Dulce Pontes canta nel chiostro

Lo confesso, ho pianto. La commozione ogni volta che ti prende è una brutta bestia, ti entra dentro, ti arriva in fondo. Mi accade spesso di cadere nella tentazione di piangere di gioia quando sono in una casa di fado. Una contraddizione, dirà qualcuno: il fado non dà allegria, il fado rimescola i nostri sentimenti e cattura le emozioni del ricordo, della mancanza, dell’attesa a volte infinita. Eppure, per me, è gioia. Come quel giorno nel chiostro del Convento di Tomar, una rocca dove i Templari prima e l’Ordine di Cristo poi hanno regnato sulle teste degli umani. All’interno di questo chiostro, Dulce Pontes stava registrando un brano, “Ave Maria fadista”.

Dulce Pontes registra Ave Maria fadista.

Eravamo lì, io e Federico e tanti amici fra i quali un altro italiano importante, il violoncellista Davide Zaccaria, a passare i giorni e creare le atmosfere più importanti per “O coraçao tem tre portas”, un disco unico, una esperienza che mi ha lasciato molte belle cose. Una sensazione di pace e riflessione, intanto, proprio nel giorno di “Ave Maria fadista”, un pomeriggio di inizio autunno, quando il sole di Portogallo è ancora caldo e alto.

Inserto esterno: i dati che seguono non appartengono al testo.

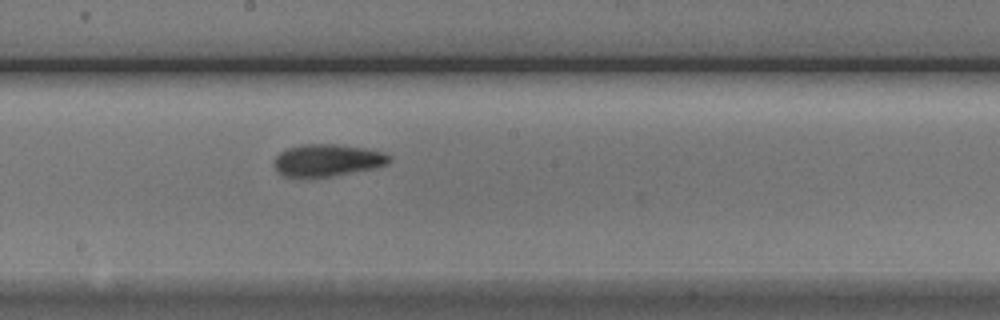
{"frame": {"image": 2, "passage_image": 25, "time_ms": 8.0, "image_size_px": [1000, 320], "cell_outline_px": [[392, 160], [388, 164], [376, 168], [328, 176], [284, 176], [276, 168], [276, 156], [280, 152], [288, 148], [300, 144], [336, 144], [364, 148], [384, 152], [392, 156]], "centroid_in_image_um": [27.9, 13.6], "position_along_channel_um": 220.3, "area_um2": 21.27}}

Fernando Silva alla guitarra portuguesa.

Dulce, vestita di chiaro, in mezzo al chiostro, ai suoi lati i due musicisti (nell’occasione Fernando Silva alla guitarra portuguesa e Paolo Feitera alla chitarra classica). Il brano è un classico, una preghiera laica, come molte volte accade nei testi più profondi del fado. Volutamente, il chiostro era pieno di turisti, la registrazione richiedeva anche quello: che ci si sentisse vivi in mezzo alla gente, che se ne cogliessero i respiri: sarebbe stata la gente stessa a moderarsi, a creare l’atmosfera.

Dulce Pontes, Fernando Silva, Paolo Feitera.

Accadde proprio così. Dulce ripeté più volte l’ave Maria, la gente si fermava ad ascoltare quasi genuflessa, un gruppo di italiani era sbalordito: avremo tante cose da raccontare a casa…, ci dissero. Alla fine il risultato di quella registrazione fu straordinario, lo prova il cd, appunto “O coraçao tem tres portas”, che ha vinto numerosi premi internazionali. Dulce ha poche parole per la gioia, molte per il risentimento.

Dulce Pontes al Convento di Tomar.

Quel giorno la felicità le si leggeva negli occhi e così potemmo, al tramonto, uscire nella brezza di Tomar e dedicarci a una bella cena, a del buon vino, per parlare ancora di quella emozione, di quella festa che c’era stata attorno a noi grazie alla musica, grazie a un fado. E le inventai una leggenda alla quale rise molto, magari un giorno ve la racconterò… Basti dire, ora, che nella leggenda Dulce è un pettirosso e i due chitarristi i monaci che le cantano il madrigale…

Dulce è un pettirosso e i due chitarristi i monaci che le cantano il madrigale...

Ps: imperdibile, per chi lo desidera, la tournée di Dulce Pontes: sabato 17 luglio a Monforte d’Alba, lunedì 19 all’Arena Civica di Milano, martedì 20 al Castello di Donnafugata vicino Ragusa.

4 Commenti

  1. Io l’ho sentita cantare a Torralba, in Sardegna, nel 2003. alle sue spalle il nuraghe e tutta la suggestione della sua voce è assolutamente magica. Non ho resistito dal chiederle l’autografo e un beijo, grandissima artista, una delle migliori nel panorama della musica portoghese

  2. conosco Dulce…o meglio…la sua musica da molti anni ormai… mi cattura l’anima..me la strappa e la porta su sentieri che la mia volontà non vorrebbe fargli compiere.
    la porta sulle strade della malinconia…del dolore… della nostalgia di chi non c’è più…
    le fa prendere coscienza e me la consegna più forte.
    POSSO PROSEGUIRE…

    Ringrazio Dio per il dono che a volte ci fa di creare queste creature meravigliose… e Dulces ne è una delle migliori…e sono sicuro che anche lui se ne glorii con orgoglio nel sapere di aver fatto bene.

    il concerto al castello di Donnafugata è stato meraviglioso…
    quello che ho provato e la eco che me ne rimane di quelle sensazioni esulano dall’essere facilmente comprese nelle categorie di giudizio…
    in effetti ogni tentativo sarebbe piuttosto una limitazione della grandiosità evocativa che ha la voce di questa donna.